I’ve packed up my life aboard the Bel Ami and landed in a lovely spot with a great view en route to returning to my north side home.  As with all endings, it’s an emotional and multilayered journey.  Some days I’m more present than others, my energy high, flowing downstream. Other days I obsess and resist, am not present and worry.

That’s when a walk on the beach got me noticing patterns everywhere:  the way the waves lick the shore and trace the shape of their presence for a few seconds; the Zen precision of the ground keeper’s rake marks in the sand; the designs the wind makes on water and the tracks of those who came before. I thought about how, as vibrational beings, we all swim in a sea of energy that is constantly moving and constantly generating new patterns.  My footsteps shift the landscape beneath me and I can see that I am a part of the bigger pattern and the creator of patterns.

All of which led me to kaleidoscopes and remembering how delightful it is to tilt one up to the light and watch the glass pieces shift from one gorgeous pattern to the next.

What if our lives are like a big kaleidoscope and we are the observers gazing at the many pieces that make up our worlds like multi colored pieces of glass. When we turn the cylinder, make a move, stumble or when someone or something else does, the whole picture transforms.

With the toy we are always delighted.  In life we spend a lot of time trying to glue a particular pattern in place permanently. We arrive at a one we enjoy, become attached to it and hang on for dear life.

Change and endings of all kinds stimulate synapses and tapes about change and endings from our whole lives.

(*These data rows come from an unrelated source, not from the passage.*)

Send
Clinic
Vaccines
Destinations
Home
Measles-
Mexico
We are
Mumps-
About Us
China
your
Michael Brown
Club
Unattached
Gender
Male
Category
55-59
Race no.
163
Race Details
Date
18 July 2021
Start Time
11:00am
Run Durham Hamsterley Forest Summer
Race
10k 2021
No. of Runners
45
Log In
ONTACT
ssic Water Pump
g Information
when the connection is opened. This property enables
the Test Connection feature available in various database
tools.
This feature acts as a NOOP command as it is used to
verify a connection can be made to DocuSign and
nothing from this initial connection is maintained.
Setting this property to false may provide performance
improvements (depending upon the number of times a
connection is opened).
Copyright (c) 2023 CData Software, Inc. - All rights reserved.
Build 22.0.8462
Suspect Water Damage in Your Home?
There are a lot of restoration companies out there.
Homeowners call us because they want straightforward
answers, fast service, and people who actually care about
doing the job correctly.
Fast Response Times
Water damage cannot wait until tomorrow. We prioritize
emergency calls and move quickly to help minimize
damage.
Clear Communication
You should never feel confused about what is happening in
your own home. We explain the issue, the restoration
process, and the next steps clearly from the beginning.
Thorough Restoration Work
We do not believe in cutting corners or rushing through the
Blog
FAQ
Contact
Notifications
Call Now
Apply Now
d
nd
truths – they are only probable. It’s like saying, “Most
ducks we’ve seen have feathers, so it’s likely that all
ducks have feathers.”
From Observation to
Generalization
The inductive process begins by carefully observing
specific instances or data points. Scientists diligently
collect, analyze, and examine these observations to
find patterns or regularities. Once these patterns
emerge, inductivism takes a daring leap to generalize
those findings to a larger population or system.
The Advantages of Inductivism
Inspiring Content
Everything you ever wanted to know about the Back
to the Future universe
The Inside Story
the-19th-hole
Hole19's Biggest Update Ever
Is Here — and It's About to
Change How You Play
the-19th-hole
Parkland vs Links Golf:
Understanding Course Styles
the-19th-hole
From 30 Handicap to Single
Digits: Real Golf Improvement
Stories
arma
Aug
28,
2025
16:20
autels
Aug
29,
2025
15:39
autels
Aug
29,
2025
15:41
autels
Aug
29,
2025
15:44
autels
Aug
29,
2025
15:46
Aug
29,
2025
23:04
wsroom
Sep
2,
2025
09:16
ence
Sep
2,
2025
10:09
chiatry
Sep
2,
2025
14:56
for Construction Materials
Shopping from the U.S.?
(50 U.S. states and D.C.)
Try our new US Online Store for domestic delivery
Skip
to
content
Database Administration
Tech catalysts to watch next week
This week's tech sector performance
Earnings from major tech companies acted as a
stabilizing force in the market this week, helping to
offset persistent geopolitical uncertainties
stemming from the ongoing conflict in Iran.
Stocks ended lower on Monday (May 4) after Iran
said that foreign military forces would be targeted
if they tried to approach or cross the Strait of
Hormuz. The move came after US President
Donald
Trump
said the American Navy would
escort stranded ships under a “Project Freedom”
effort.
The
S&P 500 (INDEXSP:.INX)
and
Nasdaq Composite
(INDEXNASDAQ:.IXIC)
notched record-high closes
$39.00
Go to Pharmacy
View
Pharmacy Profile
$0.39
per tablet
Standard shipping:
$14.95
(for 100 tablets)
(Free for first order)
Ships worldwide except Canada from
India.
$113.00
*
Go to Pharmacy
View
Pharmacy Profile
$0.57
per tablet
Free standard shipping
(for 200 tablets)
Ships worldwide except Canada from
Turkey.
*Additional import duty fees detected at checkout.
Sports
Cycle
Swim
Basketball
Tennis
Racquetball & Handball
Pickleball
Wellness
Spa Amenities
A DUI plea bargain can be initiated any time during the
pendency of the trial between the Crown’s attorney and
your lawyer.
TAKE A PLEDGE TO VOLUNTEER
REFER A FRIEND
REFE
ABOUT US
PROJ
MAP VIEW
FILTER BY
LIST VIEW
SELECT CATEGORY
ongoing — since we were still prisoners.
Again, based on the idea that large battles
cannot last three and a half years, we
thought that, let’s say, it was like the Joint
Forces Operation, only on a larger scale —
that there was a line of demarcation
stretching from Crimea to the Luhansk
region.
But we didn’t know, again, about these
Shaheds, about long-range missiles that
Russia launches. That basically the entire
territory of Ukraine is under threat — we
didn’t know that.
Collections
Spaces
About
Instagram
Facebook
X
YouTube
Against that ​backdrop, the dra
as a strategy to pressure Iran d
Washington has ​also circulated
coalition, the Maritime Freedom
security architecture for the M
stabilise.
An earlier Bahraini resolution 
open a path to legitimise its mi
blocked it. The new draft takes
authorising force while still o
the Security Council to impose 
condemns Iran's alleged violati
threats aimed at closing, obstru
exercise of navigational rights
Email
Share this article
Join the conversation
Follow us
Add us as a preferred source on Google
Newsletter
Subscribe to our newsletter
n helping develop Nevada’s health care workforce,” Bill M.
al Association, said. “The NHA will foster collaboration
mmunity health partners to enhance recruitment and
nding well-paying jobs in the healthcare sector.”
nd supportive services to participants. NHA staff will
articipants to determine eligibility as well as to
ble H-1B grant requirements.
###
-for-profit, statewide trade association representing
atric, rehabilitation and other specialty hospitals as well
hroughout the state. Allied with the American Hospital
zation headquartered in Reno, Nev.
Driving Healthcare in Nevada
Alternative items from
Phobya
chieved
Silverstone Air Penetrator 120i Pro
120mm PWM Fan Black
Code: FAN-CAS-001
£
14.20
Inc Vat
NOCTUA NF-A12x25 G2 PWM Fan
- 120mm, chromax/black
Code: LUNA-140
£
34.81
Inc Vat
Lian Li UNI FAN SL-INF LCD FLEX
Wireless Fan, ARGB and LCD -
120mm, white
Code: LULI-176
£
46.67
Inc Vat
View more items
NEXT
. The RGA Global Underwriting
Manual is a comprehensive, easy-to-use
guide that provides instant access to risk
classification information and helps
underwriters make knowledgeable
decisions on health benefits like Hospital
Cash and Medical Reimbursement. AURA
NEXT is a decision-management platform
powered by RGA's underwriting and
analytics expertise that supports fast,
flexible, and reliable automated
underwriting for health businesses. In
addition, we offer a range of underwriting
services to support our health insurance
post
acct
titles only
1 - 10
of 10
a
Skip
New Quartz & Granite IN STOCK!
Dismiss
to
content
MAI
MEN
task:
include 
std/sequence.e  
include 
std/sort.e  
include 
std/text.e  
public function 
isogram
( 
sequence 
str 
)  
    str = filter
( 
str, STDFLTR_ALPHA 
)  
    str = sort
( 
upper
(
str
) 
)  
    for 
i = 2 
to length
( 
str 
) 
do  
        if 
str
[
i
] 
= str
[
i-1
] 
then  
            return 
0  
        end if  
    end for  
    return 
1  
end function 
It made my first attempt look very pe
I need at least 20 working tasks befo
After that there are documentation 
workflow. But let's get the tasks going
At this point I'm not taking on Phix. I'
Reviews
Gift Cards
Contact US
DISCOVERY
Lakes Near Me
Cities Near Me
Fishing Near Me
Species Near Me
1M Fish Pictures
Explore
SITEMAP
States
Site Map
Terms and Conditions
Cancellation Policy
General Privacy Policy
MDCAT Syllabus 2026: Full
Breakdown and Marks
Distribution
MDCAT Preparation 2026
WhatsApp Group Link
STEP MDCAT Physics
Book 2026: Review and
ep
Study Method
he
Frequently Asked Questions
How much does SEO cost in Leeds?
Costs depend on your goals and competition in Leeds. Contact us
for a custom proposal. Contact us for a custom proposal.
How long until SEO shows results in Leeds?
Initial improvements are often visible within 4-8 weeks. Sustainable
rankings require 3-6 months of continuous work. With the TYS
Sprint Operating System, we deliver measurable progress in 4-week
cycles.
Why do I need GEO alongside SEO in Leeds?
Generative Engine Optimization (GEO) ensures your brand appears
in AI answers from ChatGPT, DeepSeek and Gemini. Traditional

We drag baggage from childhood trauma and early and recent life experience to the table.

If we have done some personal growth work and begun to heal old wounds, to forgive ourselves and others and are committed to ongoing personal and spiritual growth, times of transition and upheaval are great times for mining precious veins of ore and seizing opportunities to dump the baggage, lighten our loads and be freer and more joyfully ourselves.

When my friend Susan and I walked 150 miles on the Camino de Santiago, along trails through the French countryside, we stayed at hostels, one as different as the next: austere convent bunks, houses with rooms full of knick knacks and photos and stone farmhouses with modern interiors. At each and every one of them Susan and I would survey our new surroundings, look at one another and say, in unison “ We Love it here”.

As I loved each new pattern born of the falling-into-place of glass pieces in the kaleidoscopes of my childhood, and each place I laid my head as a pilgrim walking, I am aiming to love each new configuration that comes into focus in the kaleidoscope of my amazingly rich and colorful life and to look around and say, “I Love it Here.”